The series, which has since been updated, reflects its maker's own wry and mischievous sense of humour. With his keen eye for composition, Grigor marries up mischief with a serious dose of myth-shattering.
To wit, we have Rev Robert Walker, Raeburn's famous Skating Minister, transported to Venice Beach in California, where he's enjoying some "winter sin". We also get a chance to relish Food For Thought in which the Campbells, represented by a giant soup can lorry driving through Glencoe, are coming for the MacDonalds.
Grigor's abiding interest in the mac-wearing architect of Glasgow School of Art, Charles Rennie Mackintosh, is depicted by the great man being drenched in a shower of Scots dialect words. And this wouldn't be Grigor's work if national institutions such as the Royal Bank of Scotland were not getting a visual "doing" in a card that mimics a Victorian postcard of Fingal's Cave with the familiar blue RBS logo drifting upwards from the water above a caption that reads "Bye Bye Yon Bonnie Bonnie Banks".

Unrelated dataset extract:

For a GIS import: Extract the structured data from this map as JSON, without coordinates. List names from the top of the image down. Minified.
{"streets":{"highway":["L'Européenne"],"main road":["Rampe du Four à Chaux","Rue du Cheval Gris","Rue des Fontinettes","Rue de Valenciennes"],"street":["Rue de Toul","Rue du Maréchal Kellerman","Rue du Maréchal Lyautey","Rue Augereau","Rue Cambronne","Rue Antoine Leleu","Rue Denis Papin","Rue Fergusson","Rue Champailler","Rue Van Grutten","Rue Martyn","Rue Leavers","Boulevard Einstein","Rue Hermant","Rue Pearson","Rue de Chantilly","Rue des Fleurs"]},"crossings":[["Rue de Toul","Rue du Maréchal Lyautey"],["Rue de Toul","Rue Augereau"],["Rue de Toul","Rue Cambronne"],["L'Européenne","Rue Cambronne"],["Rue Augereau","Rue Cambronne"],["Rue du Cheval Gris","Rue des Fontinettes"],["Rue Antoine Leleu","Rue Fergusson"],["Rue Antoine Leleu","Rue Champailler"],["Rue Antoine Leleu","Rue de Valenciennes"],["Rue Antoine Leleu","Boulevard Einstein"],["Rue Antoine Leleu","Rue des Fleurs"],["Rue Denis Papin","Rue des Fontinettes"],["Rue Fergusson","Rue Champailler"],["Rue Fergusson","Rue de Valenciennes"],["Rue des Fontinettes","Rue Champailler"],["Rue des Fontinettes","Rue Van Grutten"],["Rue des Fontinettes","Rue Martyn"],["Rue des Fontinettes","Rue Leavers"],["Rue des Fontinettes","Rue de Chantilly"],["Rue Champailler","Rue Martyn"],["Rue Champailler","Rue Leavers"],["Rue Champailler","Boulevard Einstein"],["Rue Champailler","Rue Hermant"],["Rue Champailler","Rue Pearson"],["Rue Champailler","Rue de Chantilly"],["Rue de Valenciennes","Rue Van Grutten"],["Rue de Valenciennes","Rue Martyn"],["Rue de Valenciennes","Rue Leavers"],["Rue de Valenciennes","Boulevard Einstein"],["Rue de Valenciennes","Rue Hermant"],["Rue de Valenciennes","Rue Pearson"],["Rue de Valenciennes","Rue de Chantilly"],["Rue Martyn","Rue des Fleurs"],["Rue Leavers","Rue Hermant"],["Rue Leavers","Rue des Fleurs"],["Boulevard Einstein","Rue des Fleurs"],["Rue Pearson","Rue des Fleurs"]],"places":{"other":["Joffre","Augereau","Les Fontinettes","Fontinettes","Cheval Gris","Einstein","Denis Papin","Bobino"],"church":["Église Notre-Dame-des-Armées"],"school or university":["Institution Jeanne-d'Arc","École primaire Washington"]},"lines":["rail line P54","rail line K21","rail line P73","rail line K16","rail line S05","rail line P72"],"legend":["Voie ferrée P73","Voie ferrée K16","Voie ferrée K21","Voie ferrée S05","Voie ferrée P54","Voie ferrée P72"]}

My personal favourite is the Forth Bridge, beautified with a smattering of William Morris loveliness – a sideswipe at conceptual art and misplaced funding awards...
Grigor first met Kevin and Jayne Ramage from the Watermill at the launch of an exhibition in Aberfeldy of work by David Peat, who died earlier this year. Grigor and Peat went back a long way, having worked together on films such as Big Banana Feet, a cinema verité documentary depicting Billy Connolly's 1975 tour of Ireland from the opening concert in Dublin to the final night in Belfast.
"It was really the David Peat connection which led me to the Watermill," explains Grigor. "At the launch of his exhibition last year, David and I hatched a plan to find the only surviving print of Big Banana Feet in the world, which took a bit of doing, but we managed it. There was a wonderful screening of it at the Glasgow Film Theatre in February, but sadly David died just two months later. The film the BBC was making about him, which included a reunion with Billy in Blackpool, was screened after he died. It was terrible sad."
According to Kevin Ramage, it came as no surprise when he discovered that the two men worked so closely in Scottish film and television as they shared an irreverent humour, "with no subject too high and mighty not to be pulled down a peg or three".
"Throughout the images of SCOTia dePICTa," Ramage says, "Grigor's eye takes a wry look at 'things we know' and gives them an unexpected twist. Who else could think of re-working the historic 'visit' by the Campbell's to the MacDonalds in Glencoe into a Campbell's soup lorry, a la Warhol, passing the mountains of Glencoe en route to a Golden Arches symbol? With his links to the film industry, he sees the ideal setting for the letters HOLYROOD, overlooking the Scottish Parliament in the manner of the iconic HOLLYWOOD sign looming over Los Angeles."
The prints in the exhibition range from £60 to £160, so if you're looking for a humorous take on modern Scotland for the Victor Meldrew in your life, I can see these making it into many a Christmas stocking.